The fact that Cowboy, Phoenix' underlying HTTP server, terminates idle
connections, and its exact definition of what it means for a connection to be
idle, seems to be a common source of confusion and frustration. Virtually all
existing resources on this topic seem to suggest to just increase the global
:idle_timeout
option in the Plug.Cowboy
configuration in your config.exs
like so:
config :myapp, MyAppWeb.Endpoint, http: [ port: 4000, protocol_options: [ # Choose a sensible timeout, or set to :infinity to never kill # idle connections: idle_timeout: 300_000 ] ],
However, this seems less than ideal: presumably, terminating long-standing idle connections can help reduce resource-consumption and prevent unbounded resource-leakage on the server, and thus we'd want Cowboy to terminate most of our connections! We want to make an exception just for a couple long-running connections, and better yet, only after authenticating clients.
Looking at the Cowboy HTTP module documentation, we can see that the
:idle_timeout
configuration be changed "using the
set_options
stream handler command". A promising example for this can be
found in the cowboy_req:cast
function documentation:
cowboy_req:cast({set_options, #{ idle_timeout => 3600000 }}, Req).
Neat! This means that, as long as we can get a hold of the underlying Cowboy
Req
object somehow, we should be able to change this idle timeout on a
per-connection granularity, dynamically within the request handler. Phoenix
provides us only the conn
and params
parameters, so let's inspect the more
promising conn
first, by writing IO.inspect(conn)
in our request handler:
%Plug.Conn{ adapter: {Plug.Cowboy.Conn, :...}, assigns: %{}, body_params: %{}, [...]
Okay, conn.adapter
looks interesting. Let's inspect
that tuple specifically:
{Plug.Cowboy.Conn, %{ bindings: %{}, body_length: 0, cert: :undefined, has_body: false, headers: %{
It looks like conn.adapter
contains a tuple of
{Plug.Cowboy.Conn, cowboy_req}
, where
cowboy_req
is the Cowboy Req
object!
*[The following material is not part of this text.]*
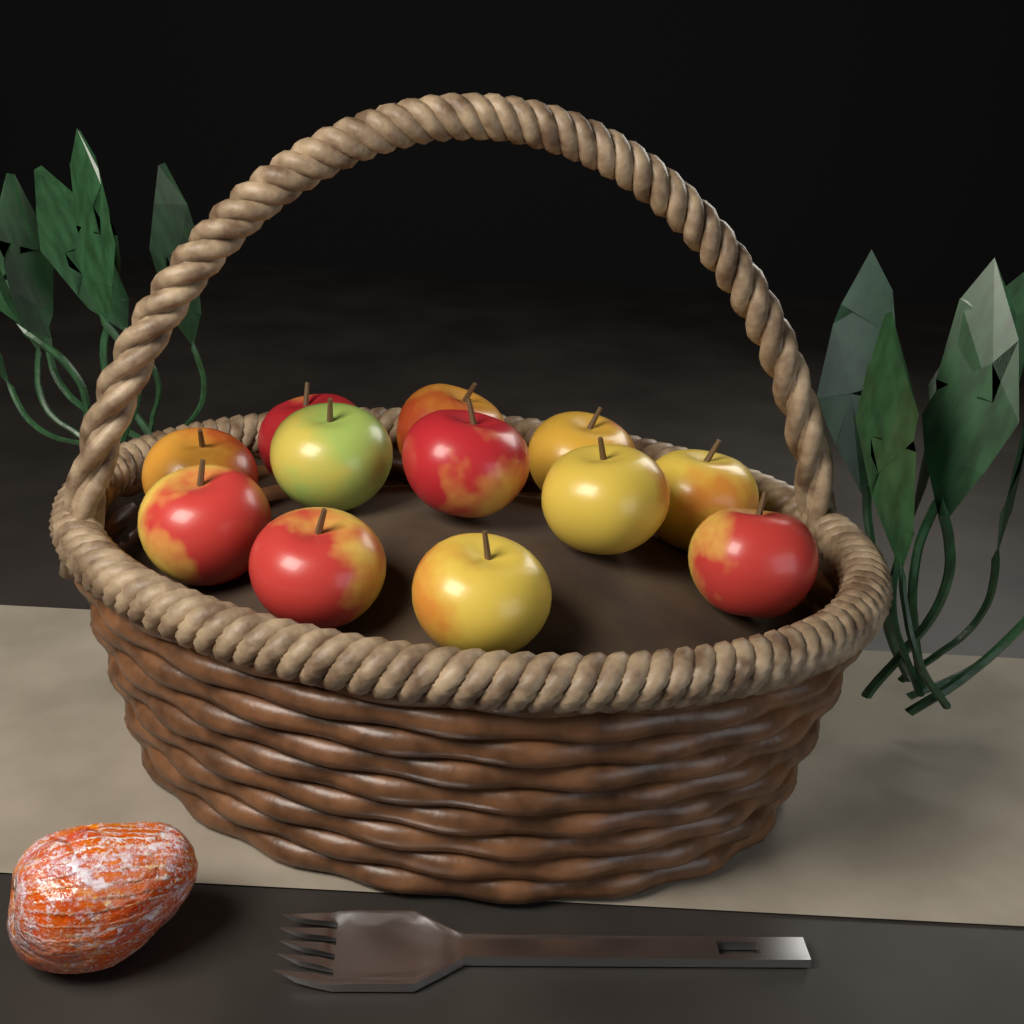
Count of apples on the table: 12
We can try to
issue the cowboy_req:cast
call from the Cowboy
documentation, by passing a request timeout of :infinity
:
def sse_req(conn, _params) do {Plug.Cowboy.Conn, cowboy_req} = conn.adapter :cowboy_req.cast({:set_options, %{ idle_timeout: :infinity }}, cowboy_req)
And re-running our cURL request now gives us:
> time curl -v http://localhost:4000/sse * Trying 127.0.0.1:4000... * Connected to localhost (127.0.0.1) port 4000 (#0) > GET /sse HTTP/1.1 > Host: localhost:4000 > User-Agent: curl/8.1.1 > Accept: */* > < HTTP/1.1 200 OK < Cache-Control: no-cache < Connection: keep-alive < Content-Type: text/event-stream; charset=utf-8 < cache-control: max-age=0, private, must-revalidate < date: Wed, 15 Nov 2023 16:31:10 GMT < server: Cowboy < transfer-encoding: chunked < x-request-id: F5fY5wXDXoT_TToAAABB < :keepalive :keepalive :keepalive :keepalive :keepalive :keepalive [...]
Sweet! With this, we can control Cowboy's idle timeout for each
connection. Furthermore, by moving the :cowboy_req:cast
invocation after authentication checks have occurred, we
can still subject all unauthenticated request to the default global idle
timeout.
As far as I know, the Plug
library is designed to be
usable with different HTTP server implementations, and Cowboy is just one of
them. Supposedly, this means that the {Plug.Cowboy.Conn, cowboy_req} = conn.adapter
match may raise an
exception, if a different HTTP server is used. For my purposes, I deem this
acceptable – this endpoint has not been tested with any other HTTP server, and
should thus fail when not using Cowboy. Depending on your constraints, you may
instead choose to put the timeout-setting logic behind a case
match guard to more gracefully handle this case.